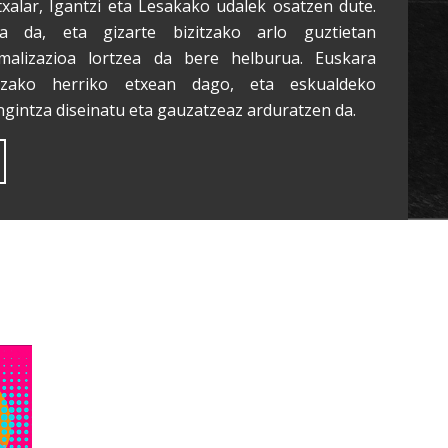
txalar, Igantzi eta Lesakako udalek osatzen dute.
a da, eta gizarte bizitzako arlo guztietan
malizazioa lortzea da bere helburua. Euskara
tzako herriko etxean dago, eta eskualdeko
ngintza diseinatu eta gauzatzeaz arduratzen da.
══════════════════════════════
Restate the records above word for word, without the pictures.

■ Solution below ■
txalar, Igantzi eta Lesakako udalek osatzen dute.
a da, eta gizarte bizitzako arlo guztietan
malizazioa lortzea da bere helburua. Euskara
tzako herriko etxean dago, eta eskualdeko
ngintza diseinatu eta gauzatzeaz arduratzen da.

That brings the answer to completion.